● **TÂCHES À RÉALISER**
1. Répondez à ces questions à partir du texte sur la consultation publique de Touraine Propre :
(a) Depuis quelle année les PLPDMA sont-ils obligatoires ?
(b) Quelle baisse le programme vise-t-il pour 2030, et par rapport à quelle année ?
(c) À quelle association NEVA est-elle affiliée ?
2. Poursuivez le texte sur la consultation publique de Touraine Propre après sa dernière phrase.

++++ TEXTE FOURNI

REPONSES A LA CONSULTATION PUBLIQUE DE TOURAINE PROPRE
NEVA a participé dès le début à l’élaboration du PLPDMA organisé et piloté par Touraine Propre.
Et nous avons été désagréablement surpris que les pouvoirs publics envisagent l’installation d’incinérateurs avant même la validation du PLPDMA.
Les PLPDMA sont obligatoire depuis 2012 pour réduire significativement le poids de nos ordures ménagères. Merci à Touraine propre et ses équipes de le porter.
Ce programme, porté par le syndicat mixte Touraine Propre et suivi par les communautés de communes du 37, est bien structuré et explore de nombreuses pistes avec pour objectif une baisse de 16% en 2030 par rapport à 2022. Nous pensons cependant qu’il pourrait aller plus loin dans bien des domaines avec notamment un investissement financier plus soutenu.
L’enjeu financier est important. Investir maintenant pour la prévention permet de ne pas investir beaucoup plus dans le futur pour assurer l’élimination de ce qui aurait pu être évité. Par exemple, il est prévu 4,5 M€ pour la prévention d’ici 2030, entre 120 et 160 M€ pour 2 incinérateurs à Chinon (40 ktonnes/an) et Tours Métropole (60ktonnes/an)…
NEVA est affiliée à la SEPANT et nous travaillons ensemble sur les sujets DMA.

++++++++
++++ ENREGISTREMENTS FOURNIS

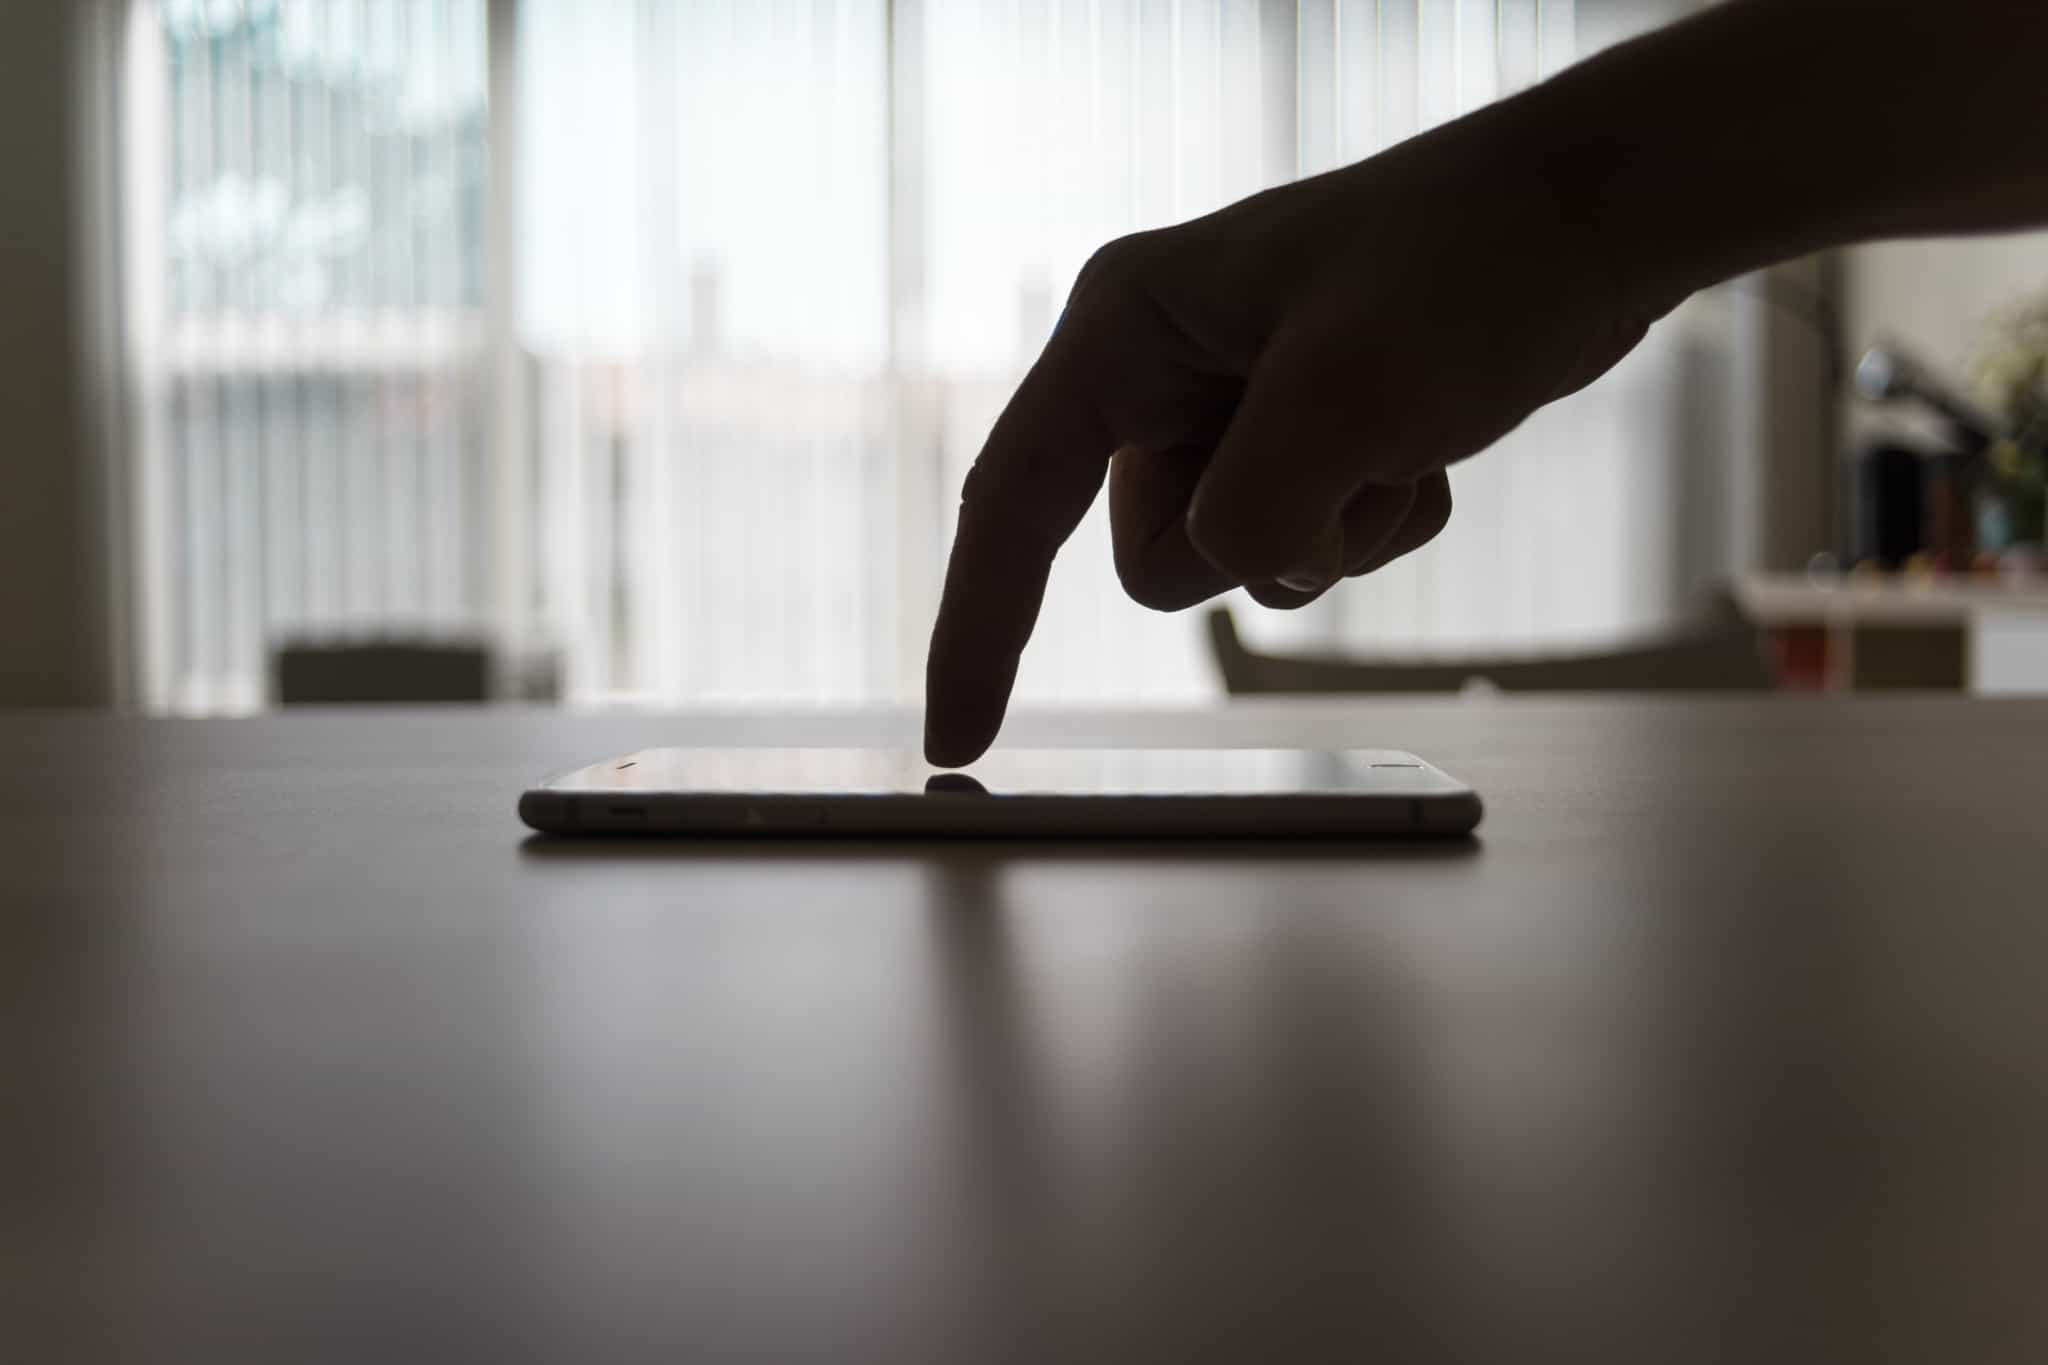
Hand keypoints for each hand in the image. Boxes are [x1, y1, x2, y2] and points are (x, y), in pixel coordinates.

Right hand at [923, 104, 1658, 765]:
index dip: (975, 630)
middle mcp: (1163, 372)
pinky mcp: (1307, 439)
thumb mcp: (1350, 391)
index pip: (1013, 503)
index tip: (956, 742)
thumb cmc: (1470, 263)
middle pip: (1152, 555)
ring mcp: (1237, 411)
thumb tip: (1236, 571)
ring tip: (1397, 434)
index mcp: (1126, 329)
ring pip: (1235, 563)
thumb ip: (1255, 510)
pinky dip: (1378, 519)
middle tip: (1344, 452)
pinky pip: (1311, 546)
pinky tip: (1427, 438)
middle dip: (1254, 540)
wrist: (1599, 218)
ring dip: (1333, 533)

++++++++

● **CORRIGÉ DES EXERCICES**
1.
(a) Depuis 2012.
(b) Une baisse de 16 % par rapport à 2022.
(c) À la SEPANT.

2.
Nous remercions Touraine propre de nous donner la possibilité de nous exprimer, nous avons participé à un certain nombre de rendez-vous de CAP 2030, et également aux réunions de la région et de la DREAL sur l’organisation de l’élimination des déchets dans notre département et de la région.
Vous trouverez ci-dessous nos réflexions et arguments sur ces sujets :
1. REFLEXIONS
Manque d’ambition
– Comme nous l’avons déjà exprimé, le PLPDMA manque d’ambition. Prévoir une réduction de 16% entre 2022 et 2030 alors que la poubelle OMR contient à l’heure actuelle entre 60 % et 80 % d’éléments qui ne devraient pas y être et que seul le traitement des bio-déchets (obligatoire depuis le 1er janvier 2024) peut engendrer une réduction de 15%.
– Il est primordial que des « Plans de prévention des déchets », avec une place pour les associations et les citoyens, soient enfin élaborés, animés et suivis localement par les collectivités, avec des moyens financiers et humains conséquents.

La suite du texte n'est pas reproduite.